Exercise aim - Your answer is the lines from the one that has "Den økologiske" through the last line of the records below, retyped exactly and alone.

•••••

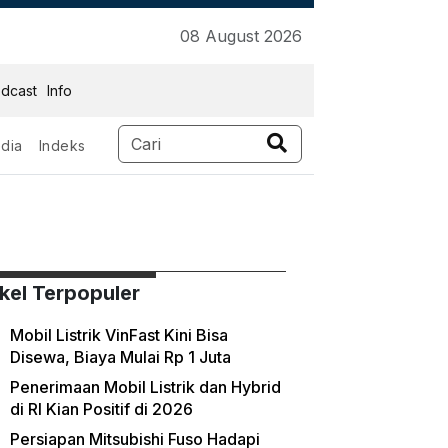
08 August 2026
dcast
Info
dia
Indeks
ikel Terpopuler
Mobil Listrik VinFast Kini Bisa
Disewa, Biaya Mulai Rp 1 Juta
Penerimaan Mobil Listrik dan Hybrid
di RI Kian Positif di 2026
Persiapan Mitsubishi Fuso Hadapi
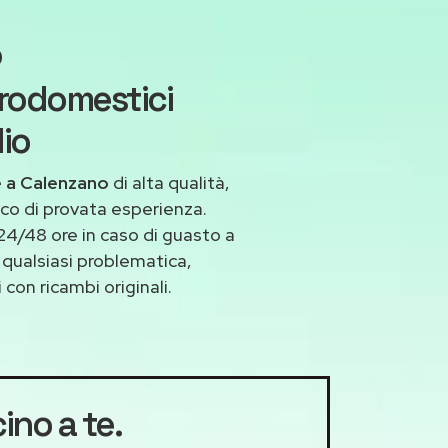
o
trodomestici
io
e a Calenzano
di alta qualità,
co di provata esperienza.
24/48 ore in caso di guasto a
a qualsiasi problematica,
con ricambi originali.
ino a te.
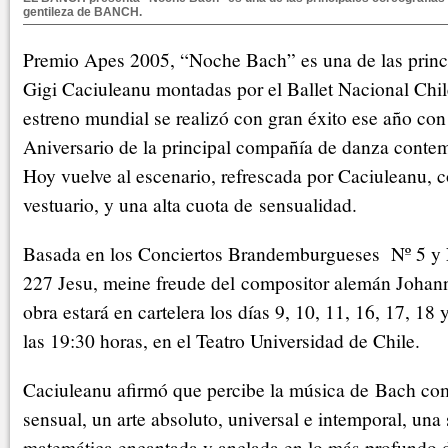
gentileza de BANCH.
Premio Apes 2005, “Noche Bach” es una de las princi
Gigi Caciuleanu montadas por el Ballet Nacional C
estreno mundial se realizó con gran éxito ese año con
Aniversario de la principal compañía de danza contem
Hoy vuelve al escenario, refrescada por Caciuleanu, 
vestuario, y una alta cuota de sensualidad.
Basada en los Conciertos Brandemburgueses Nº 5 y
227 Jesu, meine freude del compositor alemán Johan
obra estará en cartelera los días 9, 10, 11, 16, 17, 18
las 19:30 horas, en el Teatro Universidad de Chile.
Caciuleanu afirmó que percibe la música de Bach c
sensual, un arte absoluto, universal e intemporal, una
matemática encantada y anclada en lo más profundo d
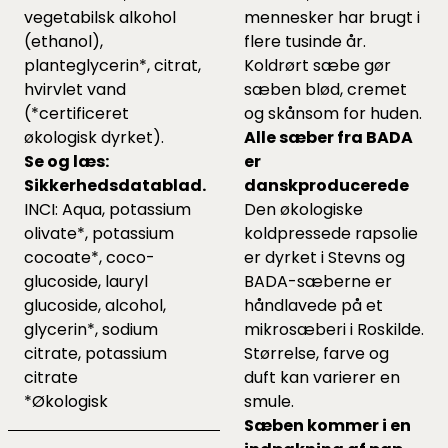
vegetabilsk alkohol
mennesker har brugt i
(ethanol),
flere tusinde år.
planteglycerin*, citrat,
Koldrørt sæbe gør
hvirvlet vand
sæben blød, cremet
(*certificeret
og skånsom for huden.
økologisk dyrket).
Alle sæber fra BADA
Se og læs:
er
Sikkerhedsdatablad
.
danskproducerede
INCI: Aqua, potassium
Den økologiske
olivate*, potassium
koldpressede rapsolie
cocoate*, coco-
er dyrket i Stevns og
glucoside, lauryl
BADA-sæberne er
glucoside, alcohol,
håndlavede på et
glycerin*, sodium
mikrosæberi i Roskilde.
citrate, potassium
Størrelse, farve og
citrate
duft kan varierer en
*Økologisk
smule.
Sæben kommer i en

•••••

Final answer -
Den økologiske
olivate*, potassium
koldpressede rapsolie
cocoate*, coco-
er dyrket i Stevns og
glucoside, lauryl
BADA-sæberne er
glucoside, alcohol,
håndlavede på et
glycerin*, sodium
mikrosæberi i Roskilde.
citrate, potassium
Størrelse, farve og
citrate
duft kan varierer en
*Økologisk
smule.
Sæben kommer i en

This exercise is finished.